Un pulpo no dice nada, porque es un pulpo.
Una mujer repite:
“Pulpo, yo te amo”.
Un pulpo no hace nada, porque es un pulpo.
En lo que era esponjoso y blando y lubricado se abre una aspereza. La deja pasar una mujer, no la comenta, pero es una astilla que no estaba y molesta.
Un pulpo sigue acomodando a los bordes de su mundo acuático el despliegue cíclico de su instinto. Se vuelve marrón como una roca y descansa cuando cae la tarde, busca en la superficie restos de escamas granuladas que lo alimenten, copula y abraza, se impulsa sin sentido con su cuerpo redondo haciendo ondas de espuma irregulares.
Una mujer cree que deberían encontrarse más y de otra forma, renovar el vínculo. Busca en un pulpo indicios de acercamiento, de empatía; busca mostrarle un camino hacia sus necesidades.
Prueba, con desagrado, técnicas de adiestramiento, investiga en manuales, consulta zoólogos y llega a un profesional que dice ser especialista en relaciones transhumanas. Con él se encuentran un pulpo y una mujer. Una mujer paga su consulta tres semanas, pero nota que no hay ningún avance.

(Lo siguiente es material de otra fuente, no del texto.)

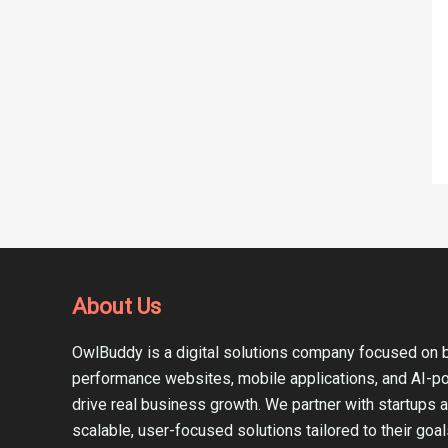
About Us
OwlBuddy is a digital solutions company focused on b
performance websites, mobile applications, and AI-p
drive real business growth. We partner with startups 
scalable, user-focused solutions tailored to their goal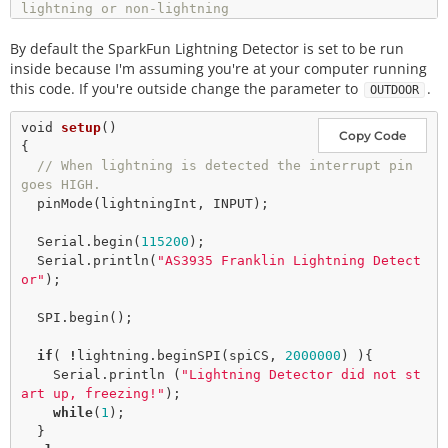
lightning or non-lightning
// event issued by the lightning detector. 
By default the SparkFun Lightning Detector is set to be run
int
 intVal 
=
0
int
 noise 
=
2
; 
// Value between 1-7 
inside because I'm assuming you're at your computer running
int
 disturber 
=
2
; 
// Value between 1-10
this code. If you're outside change the parameter to
.
OUTDOOR
void
setup
()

Una mujer le pide a un pulpo que sepa ver lo que pierde, lo que por él ella hizo y dejó, lo que construyeron juntos.
El pulpo no sabe ver lo que una mujer le pide, porque es un pulpo.
Le pide que cambie una mujer.
El pulpo no cambia, porque es un pulpo.
Una mujer pierde la paciencia y pasa de la exasperación al desinterés, al desprecio. Ver a un pulpo hacer lo que hace un pulpo la asquea. Dejan de ofrecerse el cuerpo, apenas le da comida.
En momentos de crisis, hay escenas violentas. Una mujer rompe una pecera con seis golpes. Usa el respaldo de una silla de madera. Cuando el agua se desborda, un pulpo queda en el suelo retorciéndose, luchando con el aire, asfixiándose.
Lo mira un rato una mujer, podría dejarlo morir ahí, meterlo en una bolsa, seguir adelante.
Prefiere alzarlo casi inerte, llenar de agua la bañera, apoyarlo y dejar que se hunda, revivirlo. Una mujer llora, acaricia y besa a un pulpo. Una mujer está sola en un baño con un pulpo.
“Vamos a estar bien”, dice.
Y el pulpo palpita otra vez, revive sin decir nada, porque es un pulpo.